Day 24: Native American Heritage Day

{DISCLAIMER: These reflections are solely my reflections from my journey as a Potawatomi woman. They do not reflect the journey or stories of every indigenous person, and it should not be assumed that every indigenous person has the same experiences. Thank you for joining me here. May we grow toward unity together.}



I’ve been thinking about what this word means today. In 2009, Obama created Native American Heritage Day, to be the day after Thanksgiving, also known to most as Black Friday. While we are celebrating who we are today, many are completely unaware that today stands for something, that today is a day to honor and celebrate indigenous peoples in the United States.

But that’s also what this whole month has been about. It’s odd, though, that we need to have a month as a nation to decide to pay attention to a group of people who are often ignored. It’s odd that when November is over, the world goes back to what it was, and Americans who may have put effort into learning something about indigenous peoples go back to a time before.

But for some who are paying attention, what is seen cannot be unseen. For some, everything changes.

That’s the thing about heritage. 

We hold what has been passed down to us–and that’s everyone, no matter what culture or people you’re from. You carry what your ancestors carried and pass down to you. And so today, I’m thinking about what it means to be Potawatomi.

And what I think is that my heritage is my own.
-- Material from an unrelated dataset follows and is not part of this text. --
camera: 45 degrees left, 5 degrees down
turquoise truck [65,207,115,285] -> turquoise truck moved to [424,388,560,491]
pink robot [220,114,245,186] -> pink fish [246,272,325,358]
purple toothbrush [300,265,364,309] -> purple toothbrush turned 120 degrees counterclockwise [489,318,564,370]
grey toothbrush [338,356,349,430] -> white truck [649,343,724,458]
It does not belong to old western movies that portray us as savages.

It does not belong to new age culture that takes our sage and burns it or creates a hippy culture from our dreamcatchers.
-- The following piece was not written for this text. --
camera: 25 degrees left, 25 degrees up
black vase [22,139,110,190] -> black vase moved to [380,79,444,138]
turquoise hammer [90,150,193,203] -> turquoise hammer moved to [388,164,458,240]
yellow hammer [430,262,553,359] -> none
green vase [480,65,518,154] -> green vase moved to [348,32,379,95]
It is not what it has been described as in history books and at the first Thanksgiving meal.

It does not belong to a culture that sees us as poor, abusive people who can’t get a grip.
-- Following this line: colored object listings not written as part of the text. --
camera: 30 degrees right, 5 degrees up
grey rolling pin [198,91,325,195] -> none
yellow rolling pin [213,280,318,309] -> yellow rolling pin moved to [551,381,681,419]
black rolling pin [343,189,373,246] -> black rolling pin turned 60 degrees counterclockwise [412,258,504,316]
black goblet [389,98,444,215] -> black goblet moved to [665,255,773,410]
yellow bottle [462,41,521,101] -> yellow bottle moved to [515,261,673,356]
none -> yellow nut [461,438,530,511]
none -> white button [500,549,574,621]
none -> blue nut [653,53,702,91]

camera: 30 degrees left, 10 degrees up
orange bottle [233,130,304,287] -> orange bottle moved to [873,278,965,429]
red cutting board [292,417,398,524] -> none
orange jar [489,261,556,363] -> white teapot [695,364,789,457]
And it does not belong to those who think we are the wise sages of our time.

Our heritage simply belongs to us.

Every tribe, every culture, and every individual within those cultures. We each hold the things that are passed to us, the stories and the values, the truths, the language. And we take those things and let them become a part of us.

When I wake up in the mornings and say mno waben to my boys, it means something. It sinks into our bones and reminds us of who we are–our heritage.

When I burn sage in my dining room and remember what it means to be still, I’m letting my ancestors remind me of who I am, letting God remind me of the gifts I’ve been given.

And so, my heritage is mine alone, and though I publicly celebrate it today on social media, I celebrate it every day, and every day its significance in my life and in the lives of my children grows, so that when they are adults, they too will pass it down, and our heritage will never end.

It was assimilated and beaten out of us, but it returns with each new generation, and flows into the unique DNA of every person who belongs to a tribe of people who are indigenous to Turtle Island.

And so, even in our pain, even in the constant misconceptions, even amidst discrimination and appropriation, we are still here, and we continue to move forward in the beauty of who we are and who we are called to be.